O teste de Draize foi desenvolvido há mais de 70 anos para avaliar o potencial de irritação ocular ou cutânea do contacto com produtos químicos, como cosméticos, medicamentos, inseticidas, entre outros. O procedimento é geralmente realizado em coelhos, aos quais é aplicado o produto a ser testado num olho ou na pele das costas (após a remoção do pelo).

Os animais são depois monitorizados, durante um período de até duas semanas, sem lhes ser administrado qualquer medicamento para aliviar a dor, em busca de sinais de danos causados pelas substâncias químicas, tais como inchaço, ulceração, hemorragia ou cegueira, explica a organização de defesa dos direitos dos animais, Humane Society.

Trata-se de uma prática não só cruel como também “ultrapassada”, defende a organização, e que não é relevante nem reflete com precisão as respostas humanas ao contacto com químicos.
Têm sido desenvolvidas diversas alternativas a estes testes em animais, aprovadas e reconhecidas a nível mundial, entre as quais se destaca a utilização de tecidos reconstruídos da pele e da córnea humanas.

“Esta é uma decisão histórica do Ministério da Saúde”, disse Alokparna Sengupta da Humane Society. Milhares de coelhos serão deste modo poupados a uma das mais cruéis e infames experiências em coelhos de que a humanidade tem conhecimento. Esta [medida], juntamente com a proibição do teste de cosméticos aprovada na Índia em 2014, dará ao país o tão necessário impulso para que avance em direção às ciências mais humanas e avançadas do séc. XXI.”

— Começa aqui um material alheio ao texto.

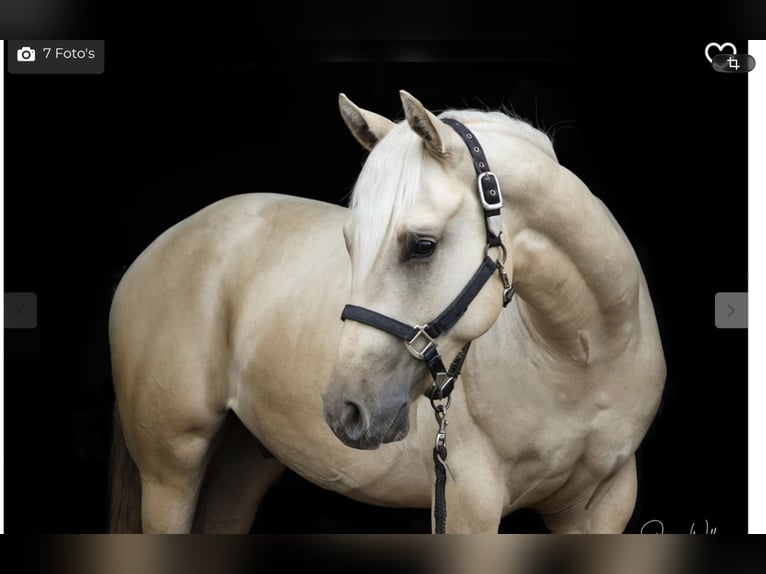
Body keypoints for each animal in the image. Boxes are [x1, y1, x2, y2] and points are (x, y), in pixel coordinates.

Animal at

Taiwan aprovou uma legislação que proíbe os testes de cosméticos, tanto dos produtos finais como dos seus ingredientes, em animais. A legislação entrará em vigor em 2019.
Com esta medida, o país junta-se à União Europeia, Noruega, Israel, Índia, Nova Zelândia, Coreia do Sul, Turquia e a vários estados do Brasil, que já decretaram proibições totais ou parciais destes testes.

“Este é um momento para celebrar, agora que Taiwan se junta ao movimento internacional crescente (…) para acabar com a crueldade nos cosméticos no sudeste da Ásia, tornando-se o primeiro país na região a banir os testes de cosméticos em animais”, declarou Claire Mansfield, da campanha #BeCrueltyFree da Humane Society International (HSI).

Joy Liou, da organização Taiwan SPCA, que juntamente com a HSI tiveram um papel decisivo para a aprovação da legislação, felicitou esta medida, salientando que o próximo passo é a proibição da venda de produtos de beleza importados que tenham sido testados em animais. Testar cosméticos em animais causa-lhes dor e sofrimento para se obterem resultados dos ensaios que nunca se provaram que garantissem a segurança das pessoas e que não representam a ciência moderna”, disse.


As marcas japonesas de cosméticos Shiseido e Kao obtiveram a aprovação internacional da Organização para a Cooperação e Desenvolvimento Económico (OCDE) para um método que testa a incidência de reações alérgicas aos seus produtos de beleza sem a utilização de animais.

O ensaio de ativação da linha celular humana (h-CLAT) utiliza células derivadas da medula óssea humana para predizer o modo como a pele irá reagir aos químicos. Esta técnica será responsável pela diminuição do número de animais usados em testes pela indústria, assim como por uma redução dos custos de desenvolvimento dos produtos – os testes em culturas de células custam 1/50 do preço da utilização de cobaias – e do tempo requerido, que passa de um período de 4 semanas a apenas 2 dias, informam as empresas.
“[Este] método tem potencial para ser utilizado também no teste de produtos farmacêuticos”, conta o portal japonês de notícias Nikkei.

A Shiseido e a Kao começaram a desenvolver um procedimento de h-CLAT em 2003. Mais tarde, juntaram-se a este trabalho o Instituto Nacional de Ciências da Saúde (INCS) do Japão, as marcas japonesas Kosé e Lion, a L’Oréal e a Procter & Gamble, entre outros. O procedimento que desenvolveram não requer a utilização de materiais ou equipamentos exclusivos de terceiros, podendo ser realizado por qualquer empresa.
A aprovação da OCDE levará, provavelmente, a que mais empresas usem este método de teste, que poderia vir a estabelecer-se como norma internacional”, declarou Hajime Kojima do INCS.